What Happened When One High School Started An Open Conversation About Race

Creating a supportive environment for students to share their experiences “makes perfect sense for our time and place in history."
Tom Hoover via Getty Images

There has been no shortage of topics to discuss since Missouri's Maplewood Richmond Heights High School principal Kevin Grawer started a Student Group on Race Relations (SGORR) last year. First there was the killing of Michael Brown, a local black teen whose death took place not far away from the high school's district. Then this year, just a few hours away, protests broke out at the University of Missouri after a series of racially charged incidents. Teenage students who partake in SGORR --- a voluntary club -- unpack it all through discussions at their weekly meetings.

Club discussions "make me think twice about how I view different things or situations that are happening, in terms of who does this affect, and how is this going to affect the rest of us?" ninth-grader Tamar Crump said.

Tamar is part of a small but dedicated group of students who regularly attend SGORR meetings, which are typically student-led.

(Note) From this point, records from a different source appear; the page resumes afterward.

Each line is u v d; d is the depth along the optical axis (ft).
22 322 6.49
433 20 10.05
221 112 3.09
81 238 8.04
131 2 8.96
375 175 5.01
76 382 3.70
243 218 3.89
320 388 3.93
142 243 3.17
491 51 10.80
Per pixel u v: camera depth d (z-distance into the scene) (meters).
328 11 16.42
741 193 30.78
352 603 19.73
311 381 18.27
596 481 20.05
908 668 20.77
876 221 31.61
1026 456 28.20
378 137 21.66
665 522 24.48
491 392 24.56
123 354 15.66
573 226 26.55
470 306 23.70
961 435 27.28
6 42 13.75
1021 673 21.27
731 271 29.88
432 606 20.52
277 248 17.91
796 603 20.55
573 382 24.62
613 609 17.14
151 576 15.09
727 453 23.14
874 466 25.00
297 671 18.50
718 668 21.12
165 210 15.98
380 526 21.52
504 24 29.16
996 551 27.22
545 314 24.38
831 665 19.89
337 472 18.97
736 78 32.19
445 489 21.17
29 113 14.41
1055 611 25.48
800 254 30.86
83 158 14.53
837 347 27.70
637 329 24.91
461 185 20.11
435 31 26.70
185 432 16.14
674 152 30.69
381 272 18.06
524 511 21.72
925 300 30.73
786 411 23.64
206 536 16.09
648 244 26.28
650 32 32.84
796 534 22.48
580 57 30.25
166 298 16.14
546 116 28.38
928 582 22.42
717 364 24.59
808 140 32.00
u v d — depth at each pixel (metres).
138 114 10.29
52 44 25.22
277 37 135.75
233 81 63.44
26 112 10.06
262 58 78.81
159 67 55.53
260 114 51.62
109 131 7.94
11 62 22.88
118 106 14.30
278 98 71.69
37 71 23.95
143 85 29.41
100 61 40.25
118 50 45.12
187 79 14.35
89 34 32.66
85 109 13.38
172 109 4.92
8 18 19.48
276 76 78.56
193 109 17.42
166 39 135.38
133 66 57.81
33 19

At Maplewood Richmond Heights school, which has a diverse student population -- about half white, 40 percent black and 10 percent Asian and Latino -- the club allows students to dissect issues that are impacting people in the world around them, as well as in their own classrooms.

The Student Group On Race Relations during the 2014 - 2015 school year.
The Student Group On Race Relations during the 2014 - 2015 school year.
Courtesy of Kevin Grawer

Grawer started the club last year, after visiting Shaker Heights High School in Cleveland, Ohio, and watching a similar club in action. The killing of Michael Brown, which set off a wave of local protests and civil unrest, increased the urgency to start a constructive initiative in Maplewood.

Grawer believes the club is having a positive impact on school culture, and he has evidence to boot. For years Grawer has distributed a school culture survey to students, and asked them if they see their school as respecting individual diversity. This year, the number of students who answered "yes" jumped.

"The numbers were ridiculously high -- it was something like 95 percent," Grawer said. "And for any question you ask high schoolers, to get 95 percent is really rare. To get that kind of response, I think, was a reflection of our group and the fact that the kids know it's there. It's always an option for them."

The topics discussed in SGORR have ranged from this Cheerios ad featuring a mixed race family, to the protests at Mizzou, to the various stereotypes that persist about different racial groups, to the school-to-prison pipeline.

For tenth-grader Lilyan Whitfield, the club has helped her unpack her identity as a biracial student.

"I am on the border of white and black ... I felt like if I talked about [my identity] from one point of view, then I would be scolded," Lilyan said. "I wasn't really comfortable about it.

"I used to just identify as black because that’s the race that most people at my old school used to be and it wasn’t as accepting," she continued. "Now being at Maplewood I feel like I can open up about being biracial and people won't judge me for it."

Research supports the idea that educators should foster and have their own tough conversations about race. A January paper from the Discipline Disparities Research to Practice Collaborative looked at the discipline gap, where black kids are punished more harshly than white kids for the same behavior, and encouraged teachers to examine and discuss their own potential racial biases in order to help eliminate this disparity.

"For schools to begin to look at their own data [on who they suspend] is really important," Russell Skiba, professor in the school psychology program at Indiana University, told HuffPost at the time.“If we just present that data cold, it's very difficult for folks to have those conversations. Folks will say, 'When I see these disparities, I feel like I'm being called a racist.' That's not the point at all. The point is to say, what is creating these issues?

"The second step is having some general conversations," he added. "Who is disadvantaged? Where did these stereotypes come from? ... Then we can talk about specific instances like, 'This happened when I was dealing with Josh in my classroom.'"

For Grawer, the idea to start a forum where students can discuss race just seemed like "probably an obvious thing to do."

"It doesn’t seem like we’re doing anything groundbreaking whatsoever," Grawer said. "It makes perfect sense for our time and place in history."